SUPPLIED RECORDS:
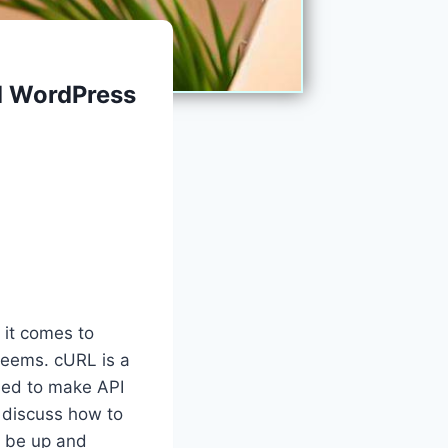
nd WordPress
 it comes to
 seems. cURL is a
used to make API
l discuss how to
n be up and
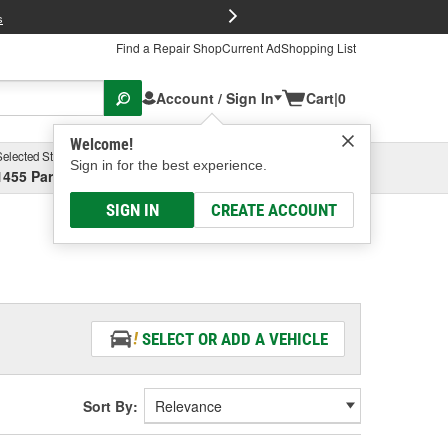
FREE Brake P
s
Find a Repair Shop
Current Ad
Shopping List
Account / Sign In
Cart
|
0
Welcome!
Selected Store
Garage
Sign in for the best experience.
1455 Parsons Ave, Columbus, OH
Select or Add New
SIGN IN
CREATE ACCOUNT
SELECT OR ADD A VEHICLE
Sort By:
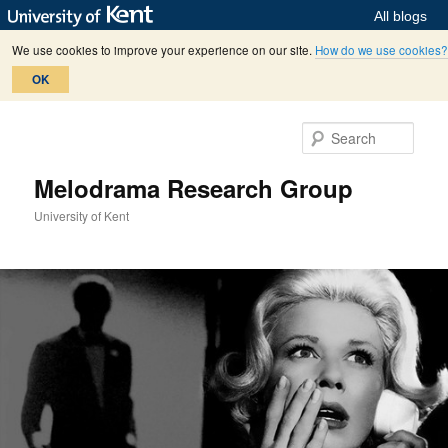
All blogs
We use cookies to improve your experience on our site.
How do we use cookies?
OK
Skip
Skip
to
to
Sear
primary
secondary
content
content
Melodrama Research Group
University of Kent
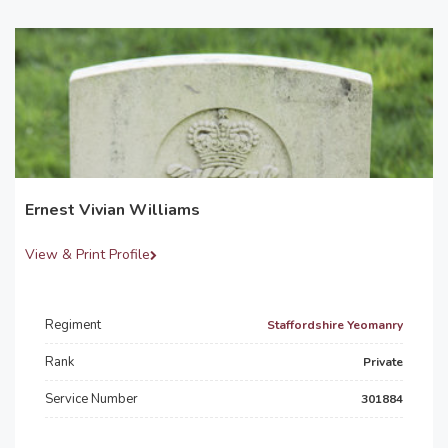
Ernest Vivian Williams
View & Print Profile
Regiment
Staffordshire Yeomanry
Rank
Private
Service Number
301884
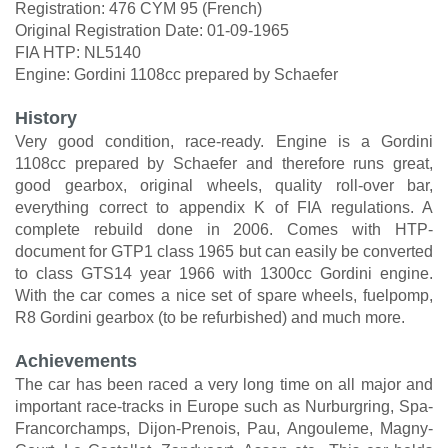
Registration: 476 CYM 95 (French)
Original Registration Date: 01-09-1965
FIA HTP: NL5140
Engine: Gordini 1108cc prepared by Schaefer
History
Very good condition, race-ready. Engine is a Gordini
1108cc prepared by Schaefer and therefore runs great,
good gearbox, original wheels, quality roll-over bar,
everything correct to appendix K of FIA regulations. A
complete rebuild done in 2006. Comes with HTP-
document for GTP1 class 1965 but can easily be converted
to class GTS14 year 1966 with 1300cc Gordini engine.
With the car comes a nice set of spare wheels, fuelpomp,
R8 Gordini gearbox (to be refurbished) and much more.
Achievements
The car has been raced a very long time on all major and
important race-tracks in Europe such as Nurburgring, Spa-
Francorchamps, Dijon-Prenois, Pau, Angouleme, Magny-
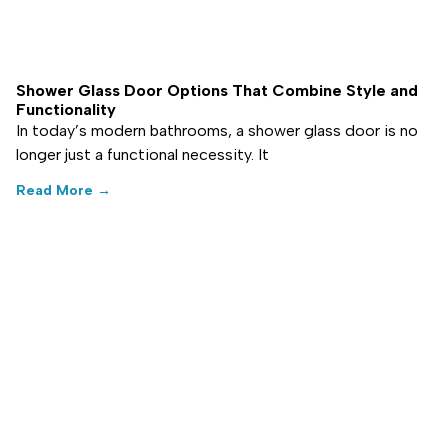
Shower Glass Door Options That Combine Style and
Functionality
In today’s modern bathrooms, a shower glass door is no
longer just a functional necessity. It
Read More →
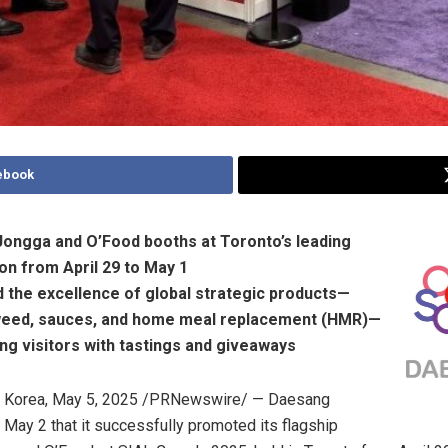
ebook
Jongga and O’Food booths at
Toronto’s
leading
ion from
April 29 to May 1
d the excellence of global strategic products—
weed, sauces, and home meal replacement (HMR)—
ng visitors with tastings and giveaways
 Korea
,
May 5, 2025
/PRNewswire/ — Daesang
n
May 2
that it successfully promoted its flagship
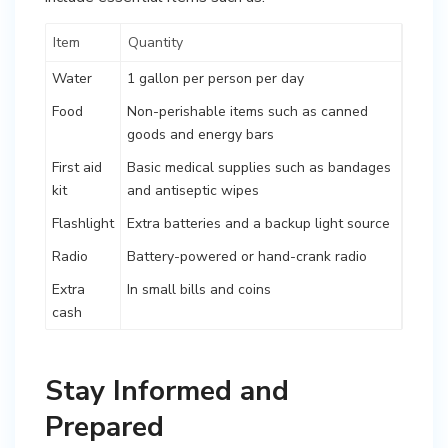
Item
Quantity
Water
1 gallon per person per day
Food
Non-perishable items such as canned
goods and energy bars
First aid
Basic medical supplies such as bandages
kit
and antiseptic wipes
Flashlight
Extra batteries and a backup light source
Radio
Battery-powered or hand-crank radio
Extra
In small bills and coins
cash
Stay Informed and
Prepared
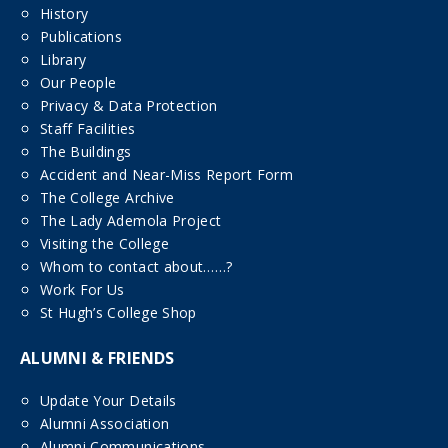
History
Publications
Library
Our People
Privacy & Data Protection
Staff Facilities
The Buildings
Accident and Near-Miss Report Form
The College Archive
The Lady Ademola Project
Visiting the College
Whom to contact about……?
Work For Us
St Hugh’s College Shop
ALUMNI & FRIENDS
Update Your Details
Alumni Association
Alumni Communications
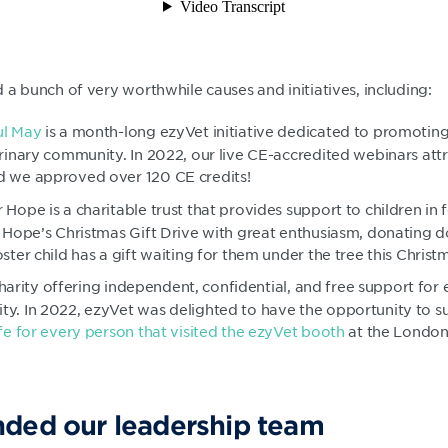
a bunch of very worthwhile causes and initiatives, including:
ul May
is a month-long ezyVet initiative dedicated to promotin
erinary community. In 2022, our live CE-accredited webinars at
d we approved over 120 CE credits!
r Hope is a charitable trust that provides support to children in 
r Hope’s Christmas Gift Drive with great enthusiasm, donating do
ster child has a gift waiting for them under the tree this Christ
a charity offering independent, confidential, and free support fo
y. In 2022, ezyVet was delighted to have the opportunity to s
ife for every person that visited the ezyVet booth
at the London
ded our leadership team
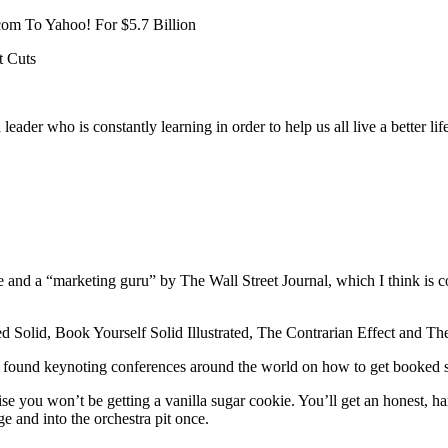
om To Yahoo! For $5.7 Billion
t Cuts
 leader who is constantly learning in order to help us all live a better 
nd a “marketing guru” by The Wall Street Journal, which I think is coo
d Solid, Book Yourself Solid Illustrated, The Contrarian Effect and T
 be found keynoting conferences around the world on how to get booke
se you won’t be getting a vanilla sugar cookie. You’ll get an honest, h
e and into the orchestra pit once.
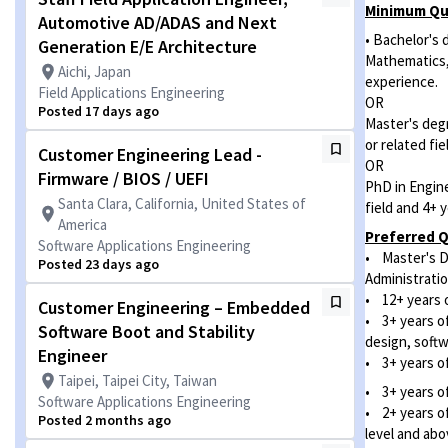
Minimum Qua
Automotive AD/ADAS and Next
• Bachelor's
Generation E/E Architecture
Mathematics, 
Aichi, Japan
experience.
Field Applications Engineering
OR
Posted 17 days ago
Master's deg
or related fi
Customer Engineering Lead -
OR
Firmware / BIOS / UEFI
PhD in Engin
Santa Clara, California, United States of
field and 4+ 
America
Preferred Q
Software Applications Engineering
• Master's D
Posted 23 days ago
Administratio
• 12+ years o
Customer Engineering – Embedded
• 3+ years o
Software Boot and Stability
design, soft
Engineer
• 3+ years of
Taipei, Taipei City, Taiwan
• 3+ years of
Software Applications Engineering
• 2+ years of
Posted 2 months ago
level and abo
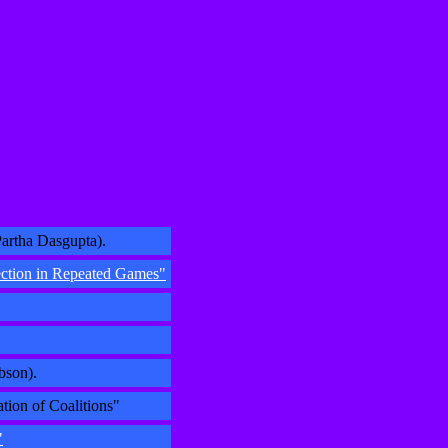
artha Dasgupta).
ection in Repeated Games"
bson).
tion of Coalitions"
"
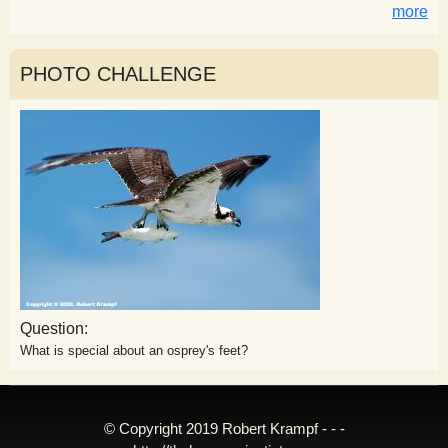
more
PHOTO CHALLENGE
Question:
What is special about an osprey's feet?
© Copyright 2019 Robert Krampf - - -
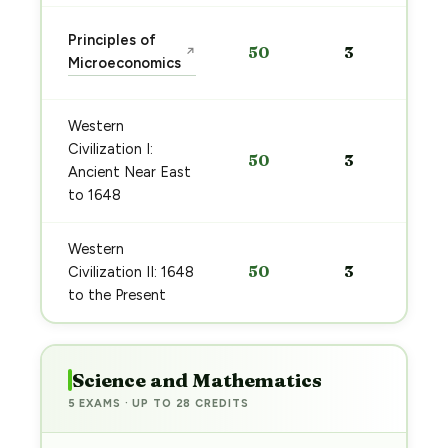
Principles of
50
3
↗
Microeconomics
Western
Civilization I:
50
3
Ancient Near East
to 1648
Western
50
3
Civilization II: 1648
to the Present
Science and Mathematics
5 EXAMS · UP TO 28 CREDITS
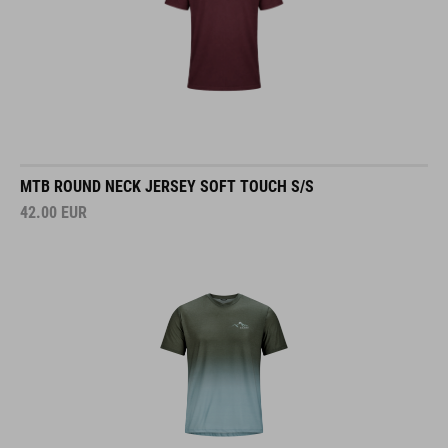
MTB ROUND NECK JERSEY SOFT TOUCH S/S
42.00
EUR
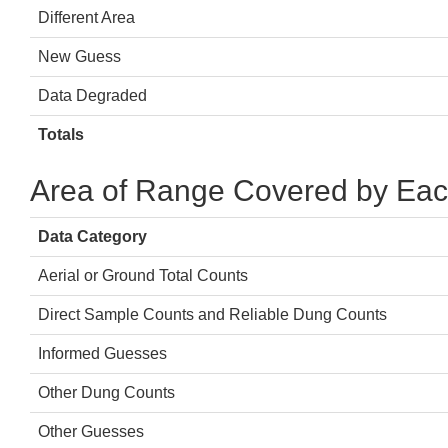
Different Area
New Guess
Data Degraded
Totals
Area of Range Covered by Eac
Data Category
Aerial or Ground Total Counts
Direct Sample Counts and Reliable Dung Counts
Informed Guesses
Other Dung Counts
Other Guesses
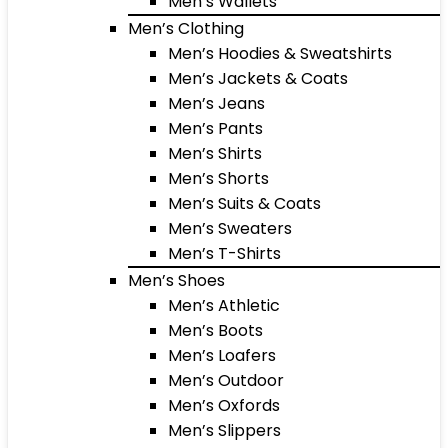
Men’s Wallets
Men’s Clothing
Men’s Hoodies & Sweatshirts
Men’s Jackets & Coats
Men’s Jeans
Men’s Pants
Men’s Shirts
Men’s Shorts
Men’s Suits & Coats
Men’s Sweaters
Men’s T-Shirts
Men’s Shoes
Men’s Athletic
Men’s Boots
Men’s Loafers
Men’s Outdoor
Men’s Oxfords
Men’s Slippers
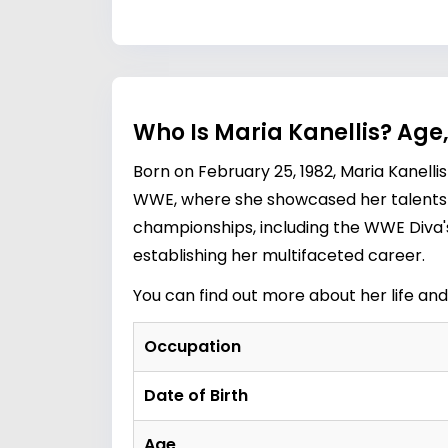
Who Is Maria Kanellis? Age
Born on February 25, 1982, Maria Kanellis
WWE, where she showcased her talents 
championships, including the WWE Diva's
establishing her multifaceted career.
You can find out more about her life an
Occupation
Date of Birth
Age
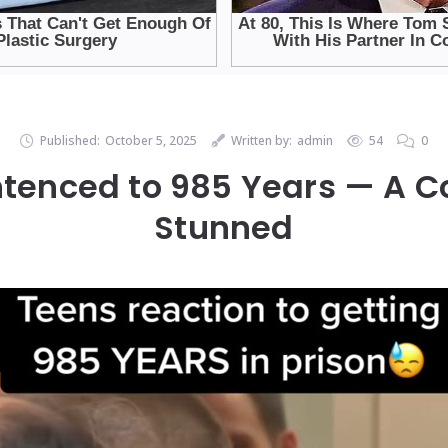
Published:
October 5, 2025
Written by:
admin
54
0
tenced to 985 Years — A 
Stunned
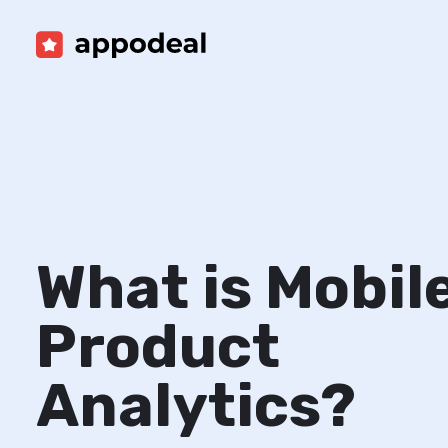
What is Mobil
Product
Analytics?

WHAT YOU NEED TO DO: Update the rows, everything from "Different Area" down to "Men’s Slippers", by replacing "Informed Guesses" with "Educated Guesses" and keeping every other line unchanged. Leave the pictures out of your answer.

ANSWER TO THE PROBLEM:
Different Area
New Guess
Data Degraded
Totals
Area of Range Covered by Eac
Data Category
Aerial or Ground Total Counts
Direct Sample Counts and Reliable Dung Counts
Educated Guesses
Other Dung Counts
Other Guesses
Men’s Wallets
Men’s Clothing
Men’s Hoodies & Sweatshirts
Men’s Jackets & Coats
Men’s Jeans
Men’s Pants
Men’s Shirts
Men’s Shorts
Men’s Suits & Coats
Men’s Sweaters
Men’s T-Shirts
Men’s Shoes
Men’s Athletic
Men’s Boots
Men’s Loafers
Men’s Outdoor
Men’s Oxfords
Men’s Slippers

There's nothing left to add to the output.